3.3 Stability analysis of the downwind method
\[ C_{i}^{n+1}=C_{i}^{n}-\frac {u\tau }{h}\left ( C_{i+1}^{n}-C_{i}^{n}\right ) \]
Substitute the trial solution \(A^{n}e^{jkih}\) into the above
\begin{align*} A^{n+1}e^{jkih} & =A^{n}e^{jkih}-\frac {u\tau }{h}\left ( A^{n}e^{jk\left ( i+1\right ) h}-A^{n}e^{jkih}\right ) \\ \xi & =1-\frac {u\tau }{h}\left ( e^{jkh}-1\right ) \\ & =1+\frac {u\tau }{h}-\frac {u\tau }{h}e^{jkh}\\ & =1+\frac {u\tau }{h}-\frac {u\tau }{h}\left ( \cos \left ( kh\right ) +j\sin \left ( kh\right ) \right ) \\ & =1+\frac {u\tau }{h}\left ( 1-\cos kh\right ) -j\frac {u\tau }{h}\sin kh \end{align*}
Let \(\frac {u\tau }{h}=\lambda \)
Hence
\[ \xi =1+\lambda \left ( 1-\cos kh\right ) -j\lambda \sin kh \]

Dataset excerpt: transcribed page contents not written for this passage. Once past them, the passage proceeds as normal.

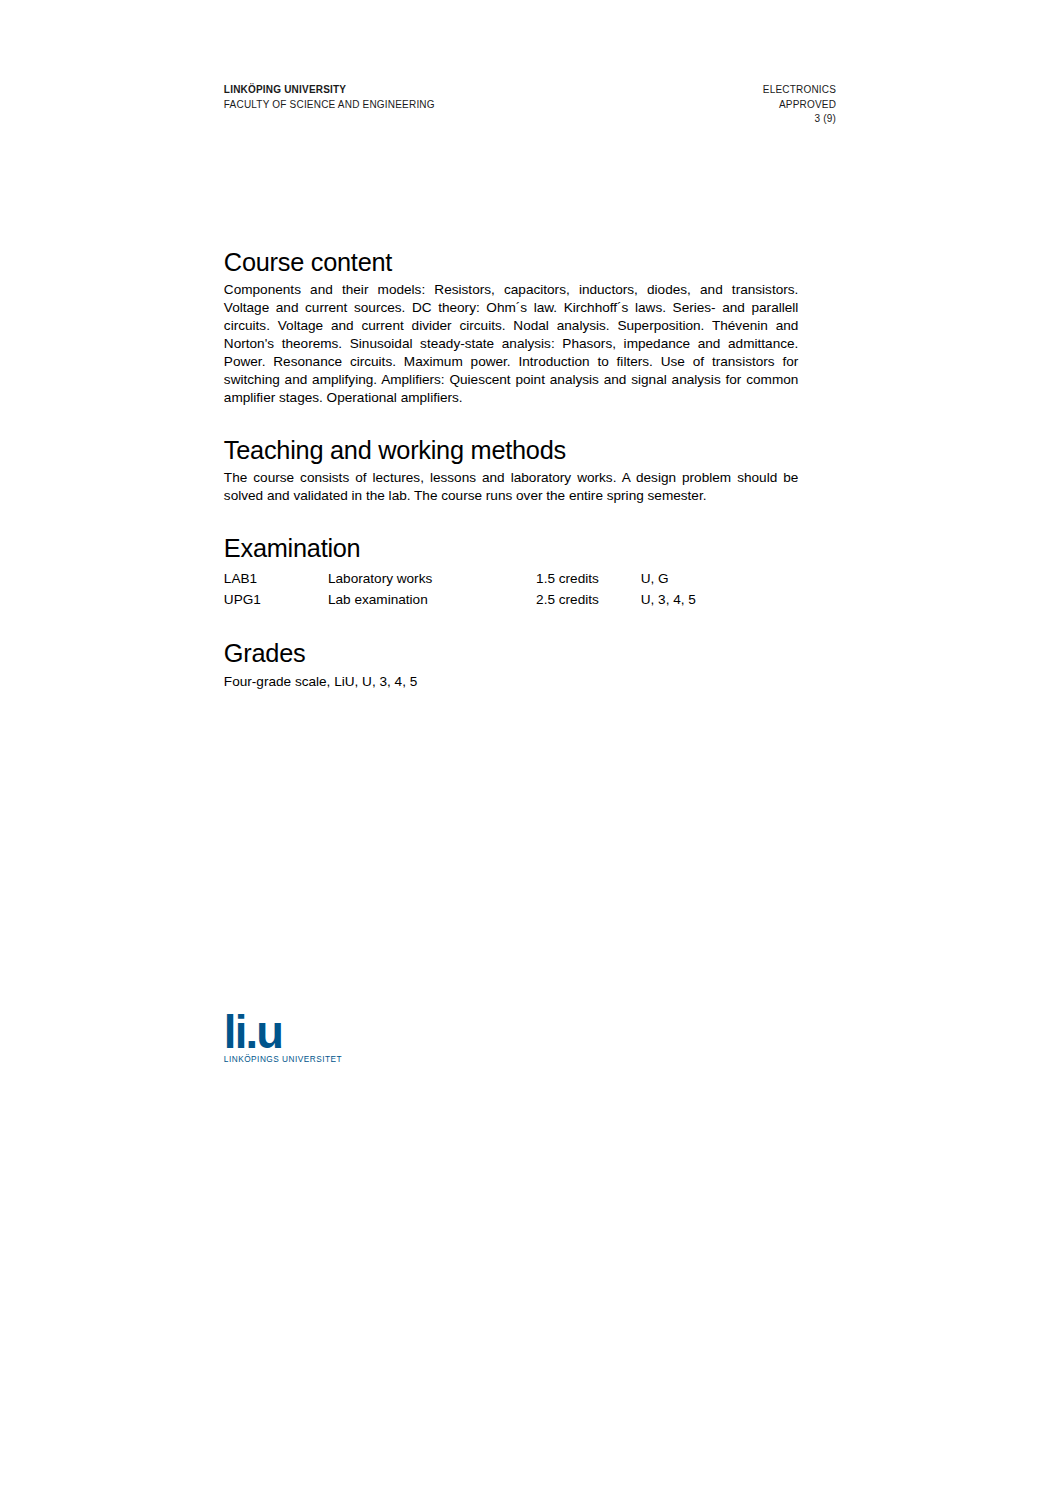LINKÖPING UNIVERSITY
FACULTY OF SCIENCE AND ENGINEERING
ELECTRONICS
APPROVED
3 (9)
Course content
Components and their models: Resistors, capacitors, inductors, diodes, and transistors. Voltage and current sources. DC theory: Ohm´s law. Kirchhoff´s laws. Series- and parallell circuits. Voltage and current divider circuits. Nodal analysis. Superposition. Thévenin and Norton's theorems. Sinusoidal steady-state analysis: Phasors, impedance and admittance. Power. Resonance circuits. Maximum power. Introduction to filters. Use of transistors for switching and amplifying. Amplifiers: Quiescent point analysis and signal analysis for common amplifier stages. Operational amplifiers.
Teaching and working methods
The course consists of lectures, lessons and laboratory works. A design problem should be solved and validated in the lab. The course runs over the entire spring semester.
Examination
| LAB1 | Laboratory works | 1.5 credits | U, G |
| UPG1 | Lab examination | 2.5 credits | U, 3, 4, 5 |
Grades
Four-grade scale, LiU, U, 3, 4, 5
li.u LINKÖPINGS UNIVERSITET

\begin{align*} \left \vert \xi \right \vert ^{2} & =\left ( 1+\lambda \left ( 1-\cos kh\right ) \right ) ^{2}+\left ( \lambda \sin kh\right ) ^{2}\\ & =1+2\lambda \left ( 1-\cos kh\right ) +\lambda ^{2}\left ( 1-\cos kh\right ) ^{2}+\lambda ^{2}\sin ^{2}kh\\ & =1+2\lambda \left ( 1-\cos kh\right ) +\lambda ^{2}\left ( 1-2\cos kh+\cos ^{2}kh\right ) +\lambda ^{2}\sin ^{2}kh\\ & =1+2\lambda -2\lambda \cos kh+\lambda ^{2}-2\lambda ^{2}\cos kh+\lambda ^{2}\cos ^{2}kh+\lambda ^{2}\sin ^{2}kh\\ & =1+2\lambda -2\lambda \cos kh+2\lambda ^{2}-2\lambda ^{2}\cos kh\\ & =1+2\lambda \left ( 1+\lambda \right ) \left ( 1-\cos kh\right ) \end{align*}
Hence for stability it is required that
\[ \left \vert 1+2\lambda \left ( 1+\lambda \right ) \left ( 1-\cos kh\right ) \right \vert \leq 1 \]
or
\[ 2\lambda \left ( 1+\lambda \right ) \left ( 1-\cos kh\right ) \leq 0 \]
since \(\lambda =\frac {u\tau }{h}\), a positive quantity, then the above condition can not be satisfied. Hence the downwind method is unconditionally unstable.